SELECTED PASSAGE:
★ ★ ★

Does 28 U.S.C. § 1610(g) provide a freestanding exception to attachment immunity, which would allow victims of terrorist acts seeking to collect judgment to attach and execute on assets of foreign state sponsors of terrorism regardless of whether the assets are otherwise subject to execution under § 1610?

The issue in the case is whether 28 U.S.C. § 1610(g) provides a freestanding exception to attachment immunity or only eliminates Bancec’s presumption of separate status for a foreign state and its instrumentalities, without altering the criteria for overcoming immunity contained in other provisions of § 1610. Section 1610(g) is part of the Foreign Sovereign Immunities Act, under which foreign sovereigns are presumed immune from suits and attachment. Jenny Rubin, a U.S. citizen injured in a Hamas suicide bombing in Jerusalem, argues that § 1610(g) provides a freestanding exception to attachment immunity because an interpretation subjecting § 1610(g) to the other provisions of § 1610 creates unresolvable inconsistencies within the statute and significantly limits the reach of subsection (g). Iran counters that § 1610(g) does not provide a freestanding exception to attachment immunity because subsection (g) can still be given its intended effect even when subjecting it to § 1610’s other provisions. Iran further argues that the clearest interpretation of subsection (g) is that it merely eliminates the Bancec presumption. From a policy perspective, this case is significant because it could improve the ability of terror victim judgment-creditors to collect judgments from a terror-sponsoring sovereign that is refusing to pay, and it will affect uniformity between U.S. and many other nations regarding attachment immunity laws.

★ ★ ★

SUPPLIED DATA:
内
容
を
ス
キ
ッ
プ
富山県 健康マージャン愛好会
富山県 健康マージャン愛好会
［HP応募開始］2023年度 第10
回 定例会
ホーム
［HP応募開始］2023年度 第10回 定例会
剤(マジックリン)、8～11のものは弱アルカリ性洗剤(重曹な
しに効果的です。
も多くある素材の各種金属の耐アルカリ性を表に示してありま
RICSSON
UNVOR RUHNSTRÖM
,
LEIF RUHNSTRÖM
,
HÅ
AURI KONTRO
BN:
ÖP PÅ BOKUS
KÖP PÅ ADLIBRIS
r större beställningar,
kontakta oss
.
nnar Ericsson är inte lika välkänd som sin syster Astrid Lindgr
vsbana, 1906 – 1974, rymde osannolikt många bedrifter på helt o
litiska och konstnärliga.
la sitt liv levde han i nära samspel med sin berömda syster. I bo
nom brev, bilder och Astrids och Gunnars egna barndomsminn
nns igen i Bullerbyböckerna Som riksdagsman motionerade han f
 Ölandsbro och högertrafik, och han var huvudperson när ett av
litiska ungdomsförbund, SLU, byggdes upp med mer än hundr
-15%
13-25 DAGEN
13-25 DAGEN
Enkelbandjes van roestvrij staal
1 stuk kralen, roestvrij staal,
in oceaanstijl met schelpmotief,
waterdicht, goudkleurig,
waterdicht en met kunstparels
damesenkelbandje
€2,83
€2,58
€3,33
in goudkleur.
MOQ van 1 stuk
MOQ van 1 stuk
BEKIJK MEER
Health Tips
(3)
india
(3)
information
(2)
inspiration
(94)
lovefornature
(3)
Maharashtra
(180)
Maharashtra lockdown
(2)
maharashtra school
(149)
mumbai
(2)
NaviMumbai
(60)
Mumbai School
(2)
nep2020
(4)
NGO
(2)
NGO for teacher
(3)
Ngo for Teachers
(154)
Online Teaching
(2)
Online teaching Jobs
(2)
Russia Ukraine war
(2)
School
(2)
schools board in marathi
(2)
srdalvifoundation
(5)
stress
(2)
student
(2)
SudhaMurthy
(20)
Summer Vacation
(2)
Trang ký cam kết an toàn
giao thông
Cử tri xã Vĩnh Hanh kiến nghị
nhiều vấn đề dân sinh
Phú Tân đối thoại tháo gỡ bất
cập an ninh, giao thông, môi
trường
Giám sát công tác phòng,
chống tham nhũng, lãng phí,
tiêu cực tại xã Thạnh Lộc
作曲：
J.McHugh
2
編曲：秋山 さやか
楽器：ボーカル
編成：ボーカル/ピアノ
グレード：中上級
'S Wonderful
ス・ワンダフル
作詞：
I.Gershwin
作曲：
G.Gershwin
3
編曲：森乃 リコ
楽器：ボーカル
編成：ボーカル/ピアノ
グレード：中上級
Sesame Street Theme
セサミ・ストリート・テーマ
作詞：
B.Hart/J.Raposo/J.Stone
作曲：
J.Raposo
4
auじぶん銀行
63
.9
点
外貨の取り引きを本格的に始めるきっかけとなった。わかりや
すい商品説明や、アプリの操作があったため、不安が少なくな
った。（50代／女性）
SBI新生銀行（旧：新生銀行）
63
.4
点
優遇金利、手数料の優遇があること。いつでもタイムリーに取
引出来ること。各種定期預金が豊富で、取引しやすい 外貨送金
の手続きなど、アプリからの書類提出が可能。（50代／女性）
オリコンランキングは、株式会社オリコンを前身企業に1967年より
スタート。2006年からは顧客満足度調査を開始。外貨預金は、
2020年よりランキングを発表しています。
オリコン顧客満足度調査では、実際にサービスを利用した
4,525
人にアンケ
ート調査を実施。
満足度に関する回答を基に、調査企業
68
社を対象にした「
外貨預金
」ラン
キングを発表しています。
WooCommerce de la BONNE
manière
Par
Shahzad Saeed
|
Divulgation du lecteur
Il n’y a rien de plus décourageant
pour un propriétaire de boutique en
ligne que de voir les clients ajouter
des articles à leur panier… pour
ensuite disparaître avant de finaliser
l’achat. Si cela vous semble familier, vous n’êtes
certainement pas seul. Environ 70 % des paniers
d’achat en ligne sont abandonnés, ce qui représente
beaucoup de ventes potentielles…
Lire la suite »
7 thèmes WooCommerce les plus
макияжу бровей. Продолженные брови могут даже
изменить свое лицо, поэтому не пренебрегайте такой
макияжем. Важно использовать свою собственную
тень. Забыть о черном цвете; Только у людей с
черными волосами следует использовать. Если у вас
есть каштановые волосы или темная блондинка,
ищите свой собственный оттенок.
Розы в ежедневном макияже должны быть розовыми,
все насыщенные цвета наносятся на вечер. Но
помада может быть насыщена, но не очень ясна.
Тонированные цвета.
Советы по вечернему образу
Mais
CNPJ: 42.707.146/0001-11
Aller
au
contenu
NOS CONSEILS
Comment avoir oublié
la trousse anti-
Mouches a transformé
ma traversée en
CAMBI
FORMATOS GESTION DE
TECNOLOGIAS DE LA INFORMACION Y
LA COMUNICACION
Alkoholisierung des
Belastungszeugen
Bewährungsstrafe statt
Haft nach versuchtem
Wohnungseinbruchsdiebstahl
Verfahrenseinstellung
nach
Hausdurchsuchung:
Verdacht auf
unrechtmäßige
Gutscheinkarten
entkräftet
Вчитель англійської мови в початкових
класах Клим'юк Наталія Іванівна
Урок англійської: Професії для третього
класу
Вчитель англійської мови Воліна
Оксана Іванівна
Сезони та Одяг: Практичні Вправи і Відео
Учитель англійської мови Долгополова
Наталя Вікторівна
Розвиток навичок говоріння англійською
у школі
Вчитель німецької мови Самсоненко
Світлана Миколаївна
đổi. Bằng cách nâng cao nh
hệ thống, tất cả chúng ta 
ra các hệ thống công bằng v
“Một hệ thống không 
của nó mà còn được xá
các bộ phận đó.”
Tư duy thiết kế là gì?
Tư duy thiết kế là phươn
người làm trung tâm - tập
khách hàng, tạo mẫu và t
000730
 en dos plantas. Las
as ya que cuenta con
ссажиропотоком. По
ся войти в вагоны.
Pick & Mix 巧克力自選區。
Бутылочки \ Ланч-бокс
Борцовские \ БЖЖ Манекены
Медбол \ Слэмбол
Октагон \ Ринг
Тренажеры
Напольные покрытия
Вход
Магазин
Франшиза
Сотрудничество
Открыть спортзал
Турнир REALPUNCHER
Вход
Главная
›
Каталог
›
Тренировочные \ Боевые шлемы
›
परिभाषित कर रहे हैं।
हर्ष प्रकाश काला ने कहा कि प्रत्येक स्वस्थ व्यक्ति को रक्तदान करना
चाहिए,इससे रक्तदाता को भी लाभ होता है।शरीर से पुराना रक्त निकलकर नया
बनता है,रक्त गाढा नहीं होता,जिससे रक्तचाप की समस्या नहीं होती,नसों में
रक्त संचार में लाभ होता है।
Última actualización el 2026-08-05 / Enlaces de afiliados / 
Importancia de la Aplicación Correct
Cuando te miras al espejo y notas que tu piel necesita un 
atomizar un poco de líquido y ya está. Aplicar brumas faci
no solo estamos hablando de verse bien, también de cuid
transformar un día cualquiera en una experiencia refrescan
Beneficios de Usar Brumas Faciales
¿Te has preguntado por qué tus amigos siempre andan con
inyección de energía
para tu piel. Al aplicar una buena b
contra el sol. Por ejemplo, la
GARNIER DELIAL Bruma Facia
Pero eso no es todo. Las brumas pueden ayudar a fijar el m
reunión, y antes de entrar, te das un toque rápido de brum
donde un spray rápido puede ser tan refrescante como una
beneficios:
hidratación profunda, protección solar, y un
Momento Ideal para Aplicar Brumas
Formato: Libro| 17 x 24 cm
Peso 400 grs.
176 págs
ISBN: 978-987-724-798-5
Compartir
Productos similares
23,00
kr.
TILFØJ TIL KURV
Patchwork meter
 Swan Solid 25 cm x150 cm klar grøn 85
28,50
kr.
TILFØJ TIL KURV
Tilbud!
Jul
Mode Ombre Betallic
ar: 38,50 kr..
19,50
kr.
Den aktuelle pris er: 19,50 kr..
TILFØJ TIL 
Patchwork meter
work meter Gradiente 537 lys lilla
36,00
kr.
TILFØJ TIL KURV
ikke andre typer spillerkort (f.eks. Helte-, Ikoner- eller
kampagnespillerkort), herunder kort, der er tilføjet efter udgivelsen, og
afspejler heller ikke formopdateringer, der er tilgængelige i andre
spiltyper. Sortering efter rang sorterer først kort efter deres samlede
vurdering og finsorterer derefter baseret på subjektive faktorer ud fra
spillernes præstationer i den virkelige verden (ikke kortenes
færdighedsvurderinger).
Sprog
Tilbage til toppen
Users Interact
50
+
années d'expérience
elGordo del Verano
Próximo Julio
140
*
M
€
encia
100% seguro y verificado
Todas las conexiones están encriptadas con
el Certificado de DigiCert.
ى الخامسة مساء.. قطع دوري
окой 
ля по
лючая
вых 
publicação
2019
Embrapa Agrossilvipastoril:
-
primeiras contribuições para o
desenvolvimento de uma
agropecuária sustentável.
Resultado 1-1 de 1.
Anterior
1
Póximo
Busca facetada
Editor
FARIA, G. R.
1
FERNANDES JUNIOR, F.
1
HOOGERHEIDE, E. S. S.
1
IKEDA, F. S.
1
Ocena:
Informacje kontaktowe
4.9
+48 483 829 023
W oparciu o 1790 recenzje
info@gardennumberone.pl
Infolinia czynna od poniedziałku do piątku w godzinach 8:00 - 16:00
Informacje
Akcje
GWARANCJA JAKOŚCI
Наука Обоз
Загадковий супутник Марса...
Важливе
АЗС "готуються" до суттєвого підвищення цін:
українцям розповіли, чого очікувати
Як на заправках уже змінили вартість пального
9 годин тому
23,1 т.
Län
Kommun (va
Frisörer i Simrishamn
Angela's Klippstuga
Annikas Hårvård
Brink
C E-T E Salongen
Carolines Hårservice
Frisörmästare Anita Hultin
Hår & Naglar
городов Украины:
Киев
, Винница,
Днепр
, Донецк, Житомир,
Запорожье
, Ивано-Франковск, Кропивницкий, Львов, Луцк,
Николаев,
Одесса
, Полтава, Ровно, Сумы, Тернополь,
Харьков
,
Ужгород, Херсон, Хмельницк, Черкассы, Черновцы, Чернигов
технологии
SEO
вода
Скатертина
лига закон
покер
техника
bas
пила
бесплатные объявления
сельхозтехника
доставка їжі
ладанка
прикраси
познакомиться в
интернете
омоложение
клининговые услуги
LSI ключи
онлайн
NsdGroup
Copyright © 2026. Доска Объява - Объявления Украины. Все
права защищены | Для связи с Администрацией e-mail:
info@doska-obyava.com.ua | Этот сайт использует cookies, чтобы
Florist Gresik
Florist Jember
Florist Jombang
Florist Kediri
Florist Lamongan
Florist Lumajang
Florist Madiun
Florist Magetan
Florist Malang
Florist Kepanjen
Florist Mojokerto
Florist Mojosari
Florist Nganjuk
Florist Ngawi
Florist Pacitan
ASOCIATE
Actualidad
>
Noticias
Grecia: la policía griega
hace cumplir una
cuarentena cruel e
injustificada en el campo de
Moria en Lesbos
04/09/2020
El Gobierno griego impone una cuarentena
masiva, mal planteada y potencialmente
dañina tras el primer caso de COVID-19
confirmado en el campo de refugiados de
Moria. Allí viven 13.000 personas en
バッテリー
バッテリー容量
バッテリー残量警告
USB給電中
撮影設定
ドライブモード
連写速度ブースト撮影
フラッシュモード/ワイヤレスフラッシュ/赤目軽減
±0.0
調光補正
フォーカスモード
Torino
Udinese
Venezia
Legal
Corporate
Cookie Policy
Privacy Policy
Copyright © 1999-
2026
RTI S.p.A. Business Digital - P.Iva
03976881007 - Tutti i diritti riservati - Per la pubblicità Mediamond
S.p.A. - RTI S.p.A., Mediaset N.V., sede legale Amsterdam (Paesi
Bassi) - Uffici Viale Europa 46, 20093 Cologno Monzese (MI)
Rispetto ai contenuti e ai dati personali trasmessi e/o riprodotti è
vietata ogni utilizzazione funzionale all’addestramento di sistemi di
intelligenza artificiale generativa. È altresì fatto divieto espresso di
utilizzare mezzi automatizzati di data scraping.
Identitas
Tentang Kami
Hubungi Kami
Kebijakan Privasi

★ ★ ★

TASKS TO PERFORM:
A – In the case summary, what attack injured Jenny Rubin?
B – Please set down, word for word, the part of the case summary that opens with the words containing "Does 28 U.S.C." and closes with "under § 1610?".
C – List every country or city that the case summary names.

RESPONSES BY ITEM NUMBER:
A – A Hamas suicide bombing in Jerusalem.

B –
Does 28 U.S.C. § 1610(g) provide a freestanding exception to attachment immunity, which would allow victims of terrorist acts seeking to collect judgment to attach and execute on assets of foreign state sponsors of terrorism regardless of whether the assets are otherwise subject to execution under § 1610?

C –
- Jerusalem
- Iran
- the United States (U.S.)